About the session
Over the moon
Imtiaz Dharker will read from her new Glasgow poems as well as Over the Moon. These are poems about music and feet, church bells, beds, café tables, bad language and sudden silence. In contrast with her previous work written amidst the hubbub of India, these new poems are mostly set in Britain, where she has built a new life with – and since the death of – her husband Simon Powell.

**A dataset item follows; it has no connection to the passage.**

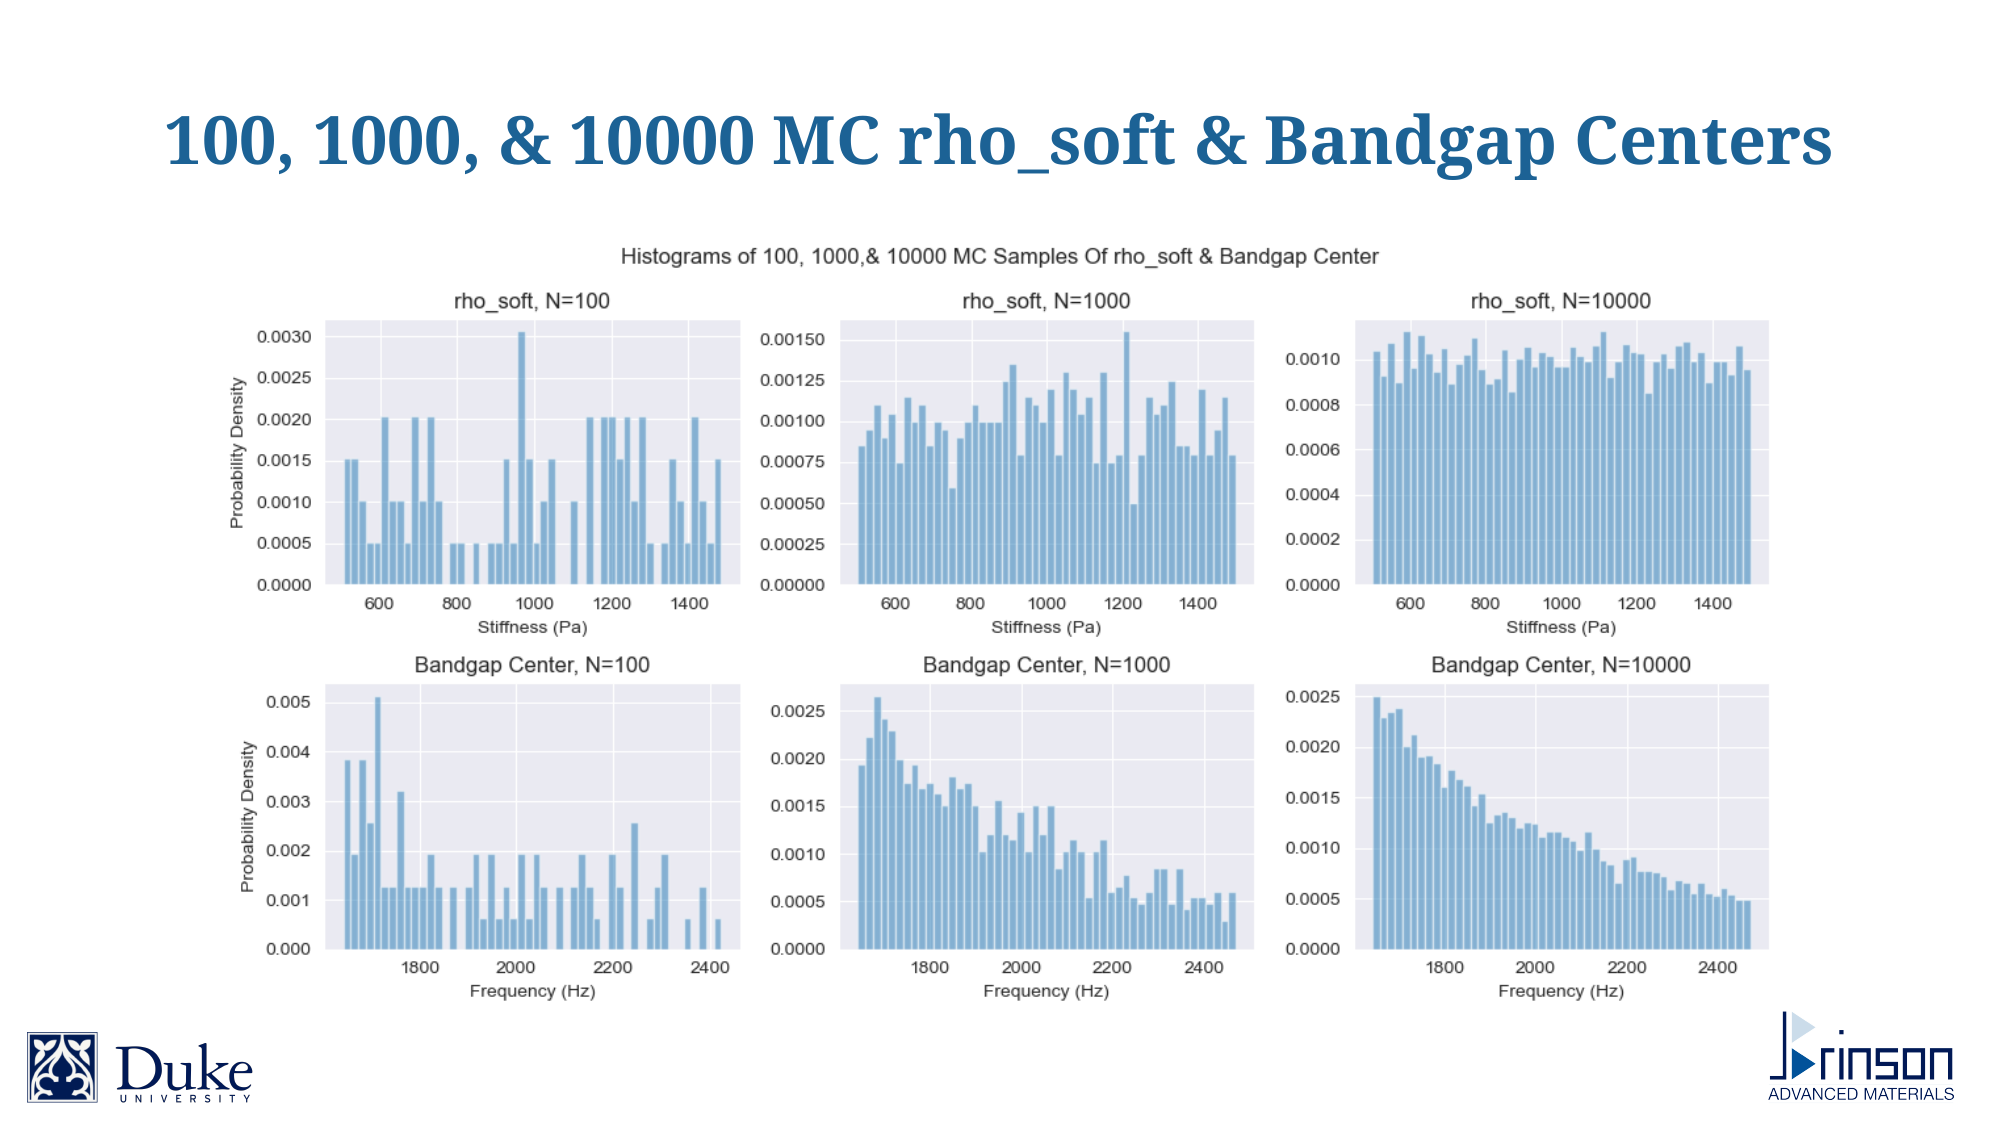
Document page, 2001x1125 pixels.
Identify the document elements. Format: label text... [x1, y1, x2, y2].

'This is a passionate, uplifting collection of poems about language, love and loss, grief and joy, elegy and celebration. The loss of a great love makes poems of piercing beauty. In her finest book to date, Imtiaz Dharker finds resolution in language itself, and in a world the more loved for the sharpness of loss.' Gillian Clarke
'Imtiaz Dharker's new collection is the crown to a celebratory, humane, wholly utterable, subtly crafted poetry. Reading her, one feels that were there to be a World Laureate, Imtiaz Dharker would be the only candidate.' Carol Ann Duffy
About the speaker
Imtiaz Dharker is a poet, artist and documentary film-maker. Awarded the Queen's Gold Medal for Poetry in 2014, recipient of the Cholmondley Award and a Fellow of the Royal Society of Literature, her collections include Purdah (Oxford University Press), Postcards from god, I speak for the devil and The terrorist at my table (all published by Penguin India and Bloodaxe Books UK), Leaving Fingerprints and Over the Moon (Bloodaxe Books UK). Her poems are on the British GCSE and A-Level English syllabus, and she reads with other poets at Poetry Live! events all over the country to more than 25,000 students a year. She has been Poet in Residence at Cambridge University Library, for Thresholds, and has recently completed a series of poems based on the Archives of St Paul's Cathedral. She has had ten solo exhibitions of drawings in India, London, New York and Hong Kong. She scripts and directs films, many of them for nongovernment organisations in India, working in the area of shelter, education and health for women and children.